If that sounds like an exaggeration, consider these typical stories from young women and working mothers who have come through our health centers over the years: A 30-year-old mother with a day job, a night job and limited transportation was not always able to fit in a monthly trip to the pharmacy to pick up her single package of birth control pills. It was an accident waiting to happen.
A mother of disabled children had difficulty making her pill pickup because her children needed special attention, she had no outside child care and she had no time.
A 20-year-old student, whose insurance covered only one pack of pills per 25 days, lost the purse where she kept her pills just five days after she had gotten her prescription filled. She couldn’t afford to pay for another pack without insurance coverage.
The result for two of these women was an unintended pregnancy. I won’t say which ones because it could have been any of them. Missing even just one pill can result in pregnancy, let alone missing three or four.

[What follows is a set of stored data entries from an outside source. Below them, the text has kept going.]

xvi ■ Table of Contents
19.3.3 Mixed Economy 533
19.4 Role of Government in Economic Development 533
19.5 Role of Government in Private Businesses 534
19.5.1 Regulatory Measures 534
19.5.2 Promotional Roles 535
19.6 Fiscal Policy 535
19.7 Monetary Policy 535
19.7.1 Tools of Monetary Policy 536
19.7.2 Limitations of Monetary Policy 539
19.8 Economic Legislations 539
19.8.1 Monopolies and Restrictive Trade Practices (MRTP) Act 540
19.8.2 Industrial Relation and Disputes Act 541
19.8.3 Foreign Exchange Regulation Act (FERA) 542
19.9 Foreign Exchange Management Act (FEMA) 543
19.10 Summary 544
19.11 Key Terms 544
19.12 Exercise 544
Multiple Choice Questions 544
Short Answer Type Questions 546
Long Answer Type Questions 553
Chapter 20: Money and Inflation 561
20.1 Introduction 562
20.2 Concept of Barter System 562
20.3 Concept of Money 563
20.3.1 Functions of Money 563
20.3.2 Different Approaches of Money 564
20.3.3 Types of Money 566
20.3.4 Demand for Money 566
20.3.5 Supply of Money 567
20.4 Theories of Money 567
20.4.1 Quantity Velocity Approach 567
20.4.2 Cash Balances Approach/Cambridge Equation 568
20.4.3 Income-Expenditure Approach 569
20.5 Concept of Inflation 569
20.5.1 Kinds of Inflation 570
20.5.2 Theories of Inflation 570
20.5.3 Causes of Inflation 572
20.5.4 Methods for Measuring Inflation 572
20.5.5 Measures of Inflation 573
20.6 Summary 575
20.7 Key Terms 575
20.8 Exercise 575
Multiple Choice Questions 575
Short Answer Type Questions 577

Even though California justifi- ably prides itself on having much greater access to birth control than many other states, clear evidence has shown that unfair insurance coverage policies for women’s contraception contributes significantly to the rate of unintended pregnancies here.
A bill in the Legislature, SB 999, being sponsored by Sen. Fran Pavley, D-Agoura Hills, would require private insurers to let women get up to a 12-month advance supply of hormonal birth control, including the pill, the ring and the patch. It’s about time. A report by the California Health Benefits Review Program (CHBRB) estimates that this would decrease the number of unintended pregnancies in California by 15,000, which includes fewer births, fewer miscarriages and 7,000 fewer abortions.

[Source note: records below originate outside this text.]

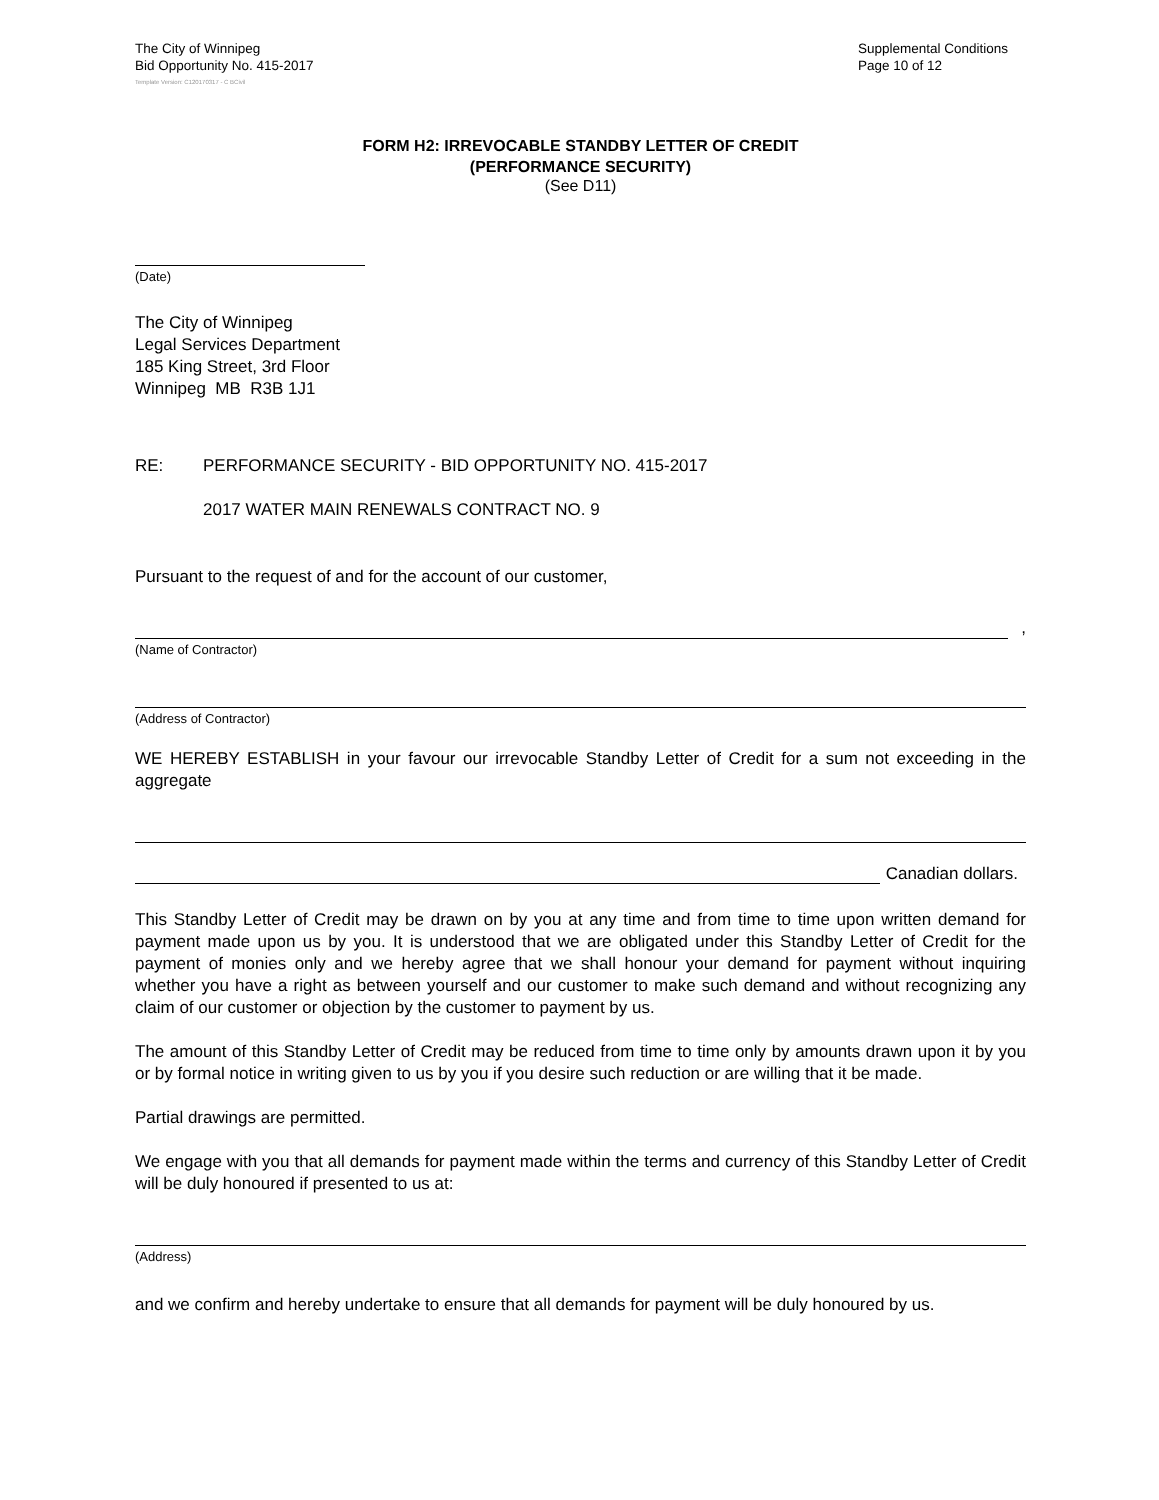The City of Winnipeg
Bid Opportunity No. 415-2017
Supplemental Conditions
Page 10 of 12
Template Version: C120170317 - C BCivil
FORM H2: IRREVOCABLE STANDBY LETTER OF CREDIT
(PERFORMANCE SECURITY)
(See D11)
(Date)
The City of Winnipeg
Legal Services Department
185 King Street, 3rd Floor
Winnipeg MB R3B 1J1
RE: PERFORMANCE SECURITY - BID OPPORTUNITY NO. 415-2017
2017 WATER MAIN RENEWALS CONTRACT NO. 9
Pursuant to the request of and for the account of our customer,
,
(Name of Contractor)
(Address of Contractor)
WE HEREBY ESTABLISH in your favour our irrevocable Standby Letter of Credit for a sum not exceeding in the aggregate
Canadian dollars.
This Standby Letter of Credit may be drawn on by you at any time and from time to time upon written demand for payment made upon us by you. It is understood that we are obligated under this Standby Letter of Credit for the payment of monies only and we hereby agree that we shall honour your demand for payment without inquiring whether you have a right as between yourself and our customer to make such demand and without recognizing any claim of our customer or objection by the customer to payment by us.
The amount of this Standby Letter of Credit may be reduced from time to time only by amounts drawn upon it by you or by formal notice in writing given to us by you if you desire such reduction or are willing that it be made.
Partial drawings are permitted.
We engage with you that all demands for payment made within the terms and currency of this Standby Letter of Credit will be duly honoured if presented to us at:
(Address)
and we confirm and hereby undertake to ensure that all demands for payment will be duly honoured by us.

Allowing women to pick up one year’s worth of hormonal birth control at once would also result in a savings of more than $42 million, according to the CHBRB report, because of fewer costs related to unintended pregnancies and long-term negative health outcomes for mothers and children that are associated with unintended pregnancies.
Still, many in the insurance industry object to allowing women to obtain a one-time long-term supply of hormonal birth control for reasons that only they seem to understand.

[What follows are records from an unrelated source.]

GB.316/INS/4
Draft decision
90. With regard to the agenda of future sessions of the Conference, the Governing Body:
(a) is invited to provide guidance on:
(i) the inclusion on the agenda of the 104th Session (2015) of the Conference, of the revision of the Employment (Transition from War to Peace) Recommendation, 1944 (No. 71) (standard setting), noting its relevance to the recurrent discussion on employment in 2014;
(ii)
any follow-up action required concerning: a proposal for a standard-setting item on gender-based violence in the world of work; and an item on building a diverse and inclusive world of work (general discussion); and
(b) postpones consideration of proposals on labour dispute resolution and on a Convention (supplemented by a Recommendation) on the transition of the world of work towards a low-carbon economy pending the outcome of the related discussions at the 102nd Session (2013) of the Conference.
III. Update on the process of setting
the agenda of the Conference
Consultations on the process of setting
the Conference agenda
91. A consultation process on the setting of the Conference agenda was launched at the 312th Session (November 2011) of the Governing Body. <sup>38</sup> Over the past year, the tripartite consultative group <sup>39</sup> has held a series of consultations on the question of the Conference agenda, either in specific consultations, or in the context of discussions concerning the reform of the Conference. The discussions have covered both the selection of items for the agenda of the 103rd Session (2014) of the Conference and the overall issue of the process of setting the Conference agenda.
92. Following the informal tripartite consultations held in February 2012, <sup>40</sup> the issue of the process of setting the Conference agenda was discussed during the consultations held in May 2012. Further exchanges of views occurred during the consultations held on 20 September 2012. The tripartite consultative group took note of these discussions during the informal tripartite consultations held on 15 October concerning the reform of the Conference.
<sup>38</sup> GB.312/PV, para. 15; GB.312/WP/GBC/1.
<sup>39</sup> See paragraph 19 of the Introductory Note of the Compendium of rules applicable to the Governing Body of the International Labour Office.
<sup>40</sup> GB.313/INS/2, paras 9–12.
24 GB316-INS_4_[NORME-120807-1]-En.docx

For women who live in remote areas with limited transportation, or are trying to balance work days with complicated child-care situations, or are taking classes during the day while working at night, it is a genuine hardship to make that monthly run to the pharmacy.
Removing this onerous restriction from health insurance plans would mean more women could have the control to plan their families, enabling them to more easily complete their education or advance in their careers and have more earning power to support themselves and their families in years to come.
I urge the Legislature to pass this bill on behalf of all the women who have come through our health centers and for thousands more like them.